Ancora una volta, il Pontefice non ha mancato di utilizzare queste occasioni per pungolare l’episcopato italiano sulle questioni che vede come prioritarie per la Chiesa italiana: “Nella vostra riflessione sul rinnovamento del clero rientra anche il capitolo che riguarda la gestione delle strutture e dei beni: in una visione evangelica, evitate di appesantirvi in una pastorale di conservazione, che ostacola l’apertura alla perenne novità dello Spirito. Mantenete soltanto ciò che può servire per l’esperienza di fede e di carità del popolo di Dio”. “Colui che vive per il Vangelo, entra così in una condivisione virtuosa: il pastore è convertito e confermato dalla fede semplice del popolo santo di Dio, con il quale opera e nel cui cuore vive”.

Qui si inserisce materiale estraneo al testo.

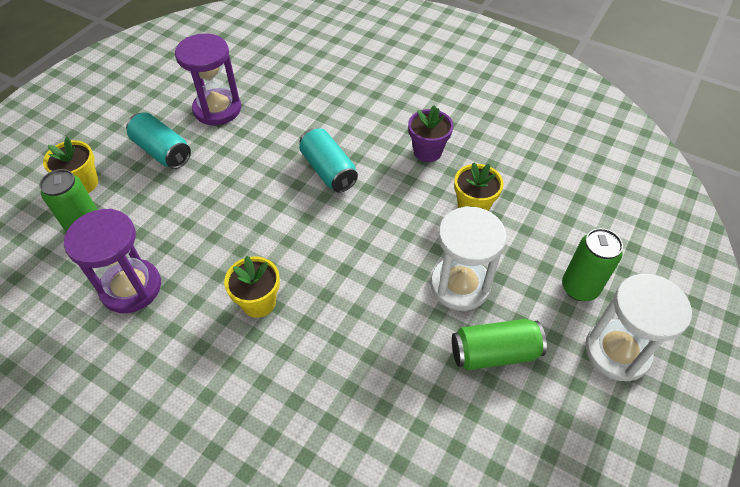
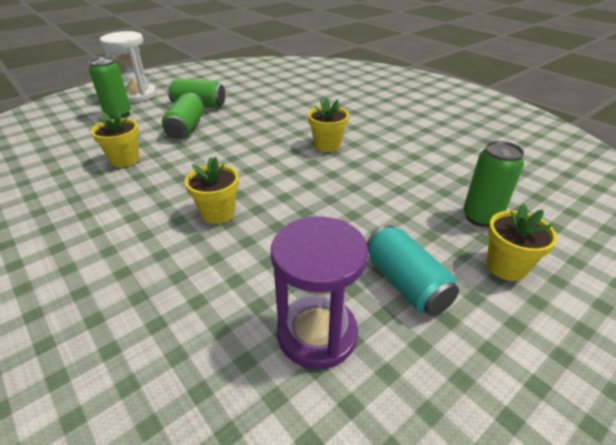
camera: 160 degrees left, 15 degrees down
purple hourglass [64,209,161,313] -> none
turquoise can [299,128,358,193] -> yellow flower pot [185,157,239,224]
purple flower pot [408,105,453,162] -> none
white hourglass [431,206,507,311] -> green can [162,93,204,139]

“Questa appartenenza è il sale della vita del presbitero; fa sì che il suo tratto distintivo sia la comunione, vissuta con i laici in rapporti che sanno valorizzare la partecipazione di ciascuno. In questo tempo povero di amicizia sociale, il nostro primo compito è quello di costruire comunità; l’attitudine alla relazione è, quindi, un criterio decisivo di discernimento vocazionale”.
“Allo stesso modo – ha detto ancora il Papa – per un sacerdote è vitale ritrovarsi nel cenacolo del presbiterio. Questa esperienza – quando non è vissuta in maniera occasionale, né in forza di una collaborazione strumentale – libera dai narcisismi e dalle gelosie clericali; fa crescere la stima, il sostegno e la benevolenza reciproca; favorisce una comunione non solo sacramentale o giuridica, ma fraterna e concreta. Nel camminare insieme di presbiteri, diversi per età e sensibilità, si spande un profumo di profezia che stupisce e affascina. La comunione è davvero uno dei nomi della Misericordia”.

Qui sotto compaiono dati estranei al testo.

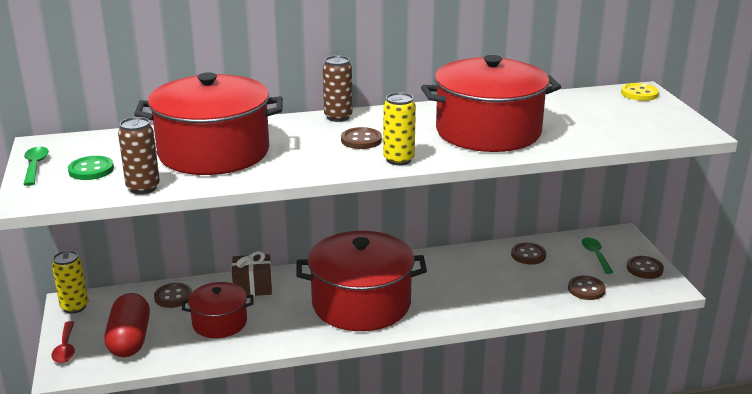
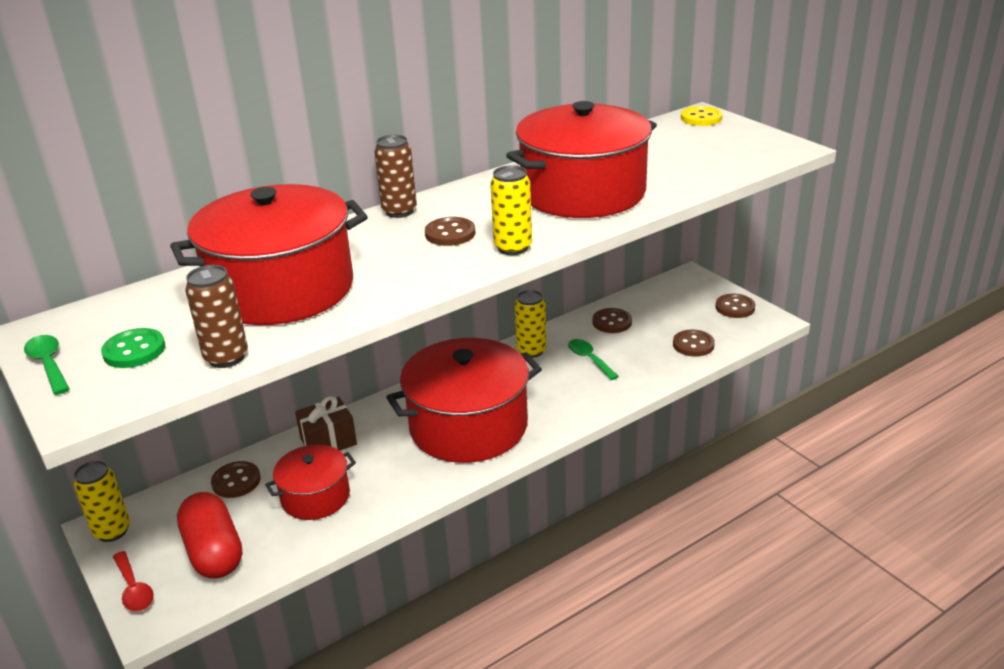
camera: 20 degrees left, 5 degrees up
green spoon [582,238,613,274] -> green spoon moved to [568,339,619,380]
none -> yellow can [515,290,546,358]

Jorge Mario Bergoglio ha svolto il suo discorso immaginandosi in osservazione di “uno dei tanti parroci che si spendono nelle nostre comunità”. “Il contesto culturale è molto diverso da quello in cui ha mosso i primi passi nel ministero. Anche in Italia tante tradizioni, abitudini e visioni della vita sono state intaccate da un profondo cambiamento d’epoca. Noi, che spesso ci ritroviamo a deplorare questo tempo con tono amaro e accusatorio, dobbiamo avvertirne anche la durezza: nel nostro ministero, quante persone incontriamo che sono nell’affanno per la mancanza di riferimenti a cui guardare! Quante relazioni ferite! In un mondo in cui ciascuno si pensa come la misura di tutto, non c`è più posto per il fratello”.

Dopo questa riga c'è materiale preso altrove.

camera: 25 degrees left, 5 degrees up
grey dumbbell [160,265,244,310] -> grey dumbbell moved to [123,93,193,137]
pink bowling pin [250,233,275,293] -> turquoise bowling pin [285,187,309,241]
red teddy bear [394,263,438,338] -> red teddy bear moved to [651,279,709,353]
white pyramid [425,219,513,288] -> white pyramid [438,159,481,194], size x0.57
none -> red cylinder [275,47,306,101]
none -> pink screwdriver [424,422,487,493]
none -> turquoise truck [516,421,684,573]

“Questa sera non voglio offrirvi una riflessione sistematica sulla figura del sacerdote – ha concluso – Proviamo, piuttosto, a capovolgere la prospettiva e a metterci in ascolto. La vita del nostro presbitero diventa eloquente, perché diversa, alternativa. Come Mosè, egli è uno che si è avvicinato al fuoco e ha lasciato che le fiamme bruciassero le sue ambizioni di carriera e potere. Ha fatto un rogo anche della tentazione di interpretarsi come un ‘devoto’, che si rifugia in un intimismo religioso che di spirituale ha ben poco”.